__Task item__.
Starting at the top of the listing, extract every line up to and including the one with "b2d_7seg H5 (SW[7:4], HEX5);". Pictures stay out of the copy.

Available data section start

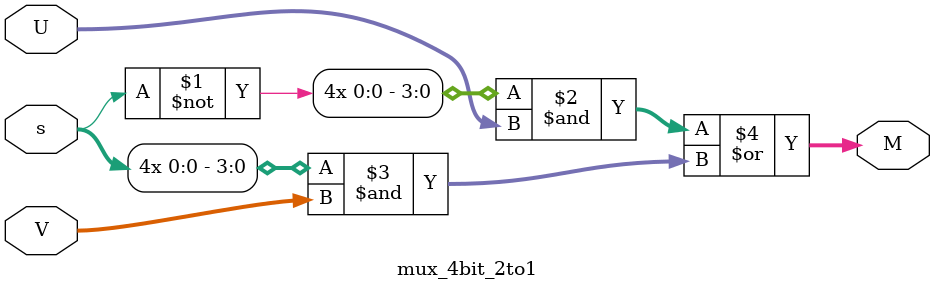
<source format=v>
module part5 (SW, LEDG, LEDR, HEX7, HEX6, HEX5, HEX4, HEX3, HEX2, HEX1, HEX0);
  input [17:0] SW;
  output [8:0] LEDR, LEDG;
  output [0:6] HEX7, HEX6, HEX5, HEX4, HEX3, HEX2, HEX1, HEX0;

  assign LEDR[8:0] = SW[8:0];
  assign HEX3 = 7'b1111111;
  
  // show inputs A and B
  b2d_7seg H7 (SW[15:12], HEX7);
  b2d_7seg H6 (SW[11:8], HEX6);
  b2d_7seg H5 (SW[7:4], HEX5);
  b2d_7seg H4 (SW[3:0], HEX4);

  // check for input errors
  wire e1, e2, e3, e4;

  comparator C0 (SW[3:0], e1);
  comparator C1 (SW[7:4], e2);
  comparator C2 (SW[11:8], e3);
  comparator C3 (SW[15:12], e4);

  assign LEDG[8] = e1 | e2 | e3 | e4;


  // sum decimal "ones"
  wire c1, c2, c3;
  wire [4:0] S0;

  fulladder FA0 (SW[0], SW[8], SW[16], S0[0], c1);
  fulladder FA1 (SW[1], SW[9], c1, S0[1], c2);
  fulladder FA2 (SW[2], SW[10], c2, S0[2], c3);
  fulladder FA3 (SW[3], SW[11], c3, S0[3], S0[4]);

  assign LEDG[3:0] = S0[3:0];
  
  wire z0;
  wire [3:0] A0, M0;

  comparator9 C4 (S0[4:0], z0);
  circuitA AA (S0[3:0], A0);
  mux_4bit_2to1 MUX0 (z0, S0[3:0], A0, M0);
  //circuitB BB (z, HEX1);
  b2d_7seg H0 (M0, HEX0);



  wire c4, c5, c6;
  wire [4:0] S1;

  fulladder FA4 (SW[4], SW[12], z0, S1[0], c4);
  fulladder FA5 (SW[5], SW[13], c4, S1[1], c5);
  fulladder FA6 (SW[6], SW[14], c5, S1[2], c6);
  fulladder FA7 (SW[7], SW[15], c6, S1[3], S1[4]);

  assign LEDG[7:4] = S1[3:0];

  wire z1;
  wire [3:0] A1, M1;

  comparator9 C5 (S1[4:0], z1);
  circuitA AB (S1[3:0], A1);
  mux_4bit_2to1 MUX1 (z1, S1[3:0], A1, M1);
  circuitB H2 (z1, HEX2);
  b2d_7seg H1 (M1, HEX1);


endmodule

module fulladder (a, b, ci, s, co);
  input a, b, ci;
  output co, s;

  wire d;

  assign d = a ^ b;
  assign s = d ^ ci;
  assign co = (b & ~d) | (d & ci);
endmodule





module b2d_7seg (X, SSD);
  input [3:0] X;
  output [0:6] SSD;

  assign SSD[0] = ((~X[3] & ~X[2] & ~X[1] &  X[0]) | (~X[3] &  X[2] & ~X[1] & ~X[0]));
  assign SSD[1] = ((~X[3] &  X[2] & ~X[1] &  X[0]) | (~X[3] &  X[2] &  X[1] & ~X[0]));
  assign SSD[2] =  (~X[3] & ~X[2] &  X[1] & ~X[0]);
  assign SSD[3] = ((~X[3] & ~X[2] & ~X[1] &  X[0]) | (~X[3] &  X[2] & ~X[1] & ~X[0]) | (~X[3] &  X[2] & X[1] & X[0]) | (X[3] & ~X[2] & ~X[1] & X[0]));
  assign SSD[4] = ~((~X[2] & ~X[0]) | (X[1] & ~X[0]));
  assign SSD[5] = ((~X[3] & ~X[2] & ~X[1] &  X[0]) | (~X[3] & ~X[2] &  X[1] & ~X[0]) | (~X[3] & ~X[2] & X[1] & X[0]) | (~X[3] & X[2] & X[1] & X[0]));
  assign SSD[6] = ((~X[3] & ~X[2] & ~X[1] &  X[0]) | (~X[3] & ~X[2] & ~X[1] & ~X[0]) | (~X[3] &  X[2] & X[1] & X[0]));
endmodule

// 4 bit >9 comparator
module comparator (V, z);
  input [3:0] V;
  output z;

  assign z = (V[3] & (V[2] | V[1]));
endmodule

// 5 bit >9 comparator
module comparator9 (V, z);
  input [4:0] V;
  output z;

  assign z = V[4] | ((V[3] & V[2]) | (V[3] & V[1]));
endmodule

module circuitA (V, A);
  input [3:0] V;
  output [3:0] A;

  assign A[0] = V[0];
  assign A[1] = ~V[1];
  assign A[2] = (~V[3] & ~V[1]) | (V[2] & V[1]);
  assign A[3] = (~V[3] & V[1]);
endmodule

module circuitB (z, SSD);
  input z;
  output [0:6] SSD;

  assign SSD[0] = z;
  assign SSD[1:2] = 2'b00;
  assign SSD[3:5] = {3{z}};
  assign SSD[6] = 1;
endmodule

module mux_4bit_2to1 (s, U, V, M);
  // if ~s, send U
  input s;
  input [3:0] U, V;
  output [3:0] M;

  assign M = ({4{~s}} & U) | ({4{s}} & V);
endmodule
</source>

Available data section end

__Exercise solution__.
<source format=v>
module part5 (SW, LEDG, LEDR, HEX7, HEX6, HEX5, HEX4, HEX3, HEX2, HEX1, HEX0);
  input [17:0] SW;
  output [8:0] LEDR, LEDG;
  output [0:6] HEX7, HEX6, HEX5, HEX4, HEX3, HEX2, HEX1, HEX0;

  assign LEDR[8:0] = SW[8:0];
  assign HEX3 = 7'b1111111;
  
  // show inputs A and B
  b2d_7seg H7 (SW[15:12], HEX7);
  b2d_7seg H6 (SW[11:8], HEX6);
  b2d_7seg H5 (SW[7:4], HEX5);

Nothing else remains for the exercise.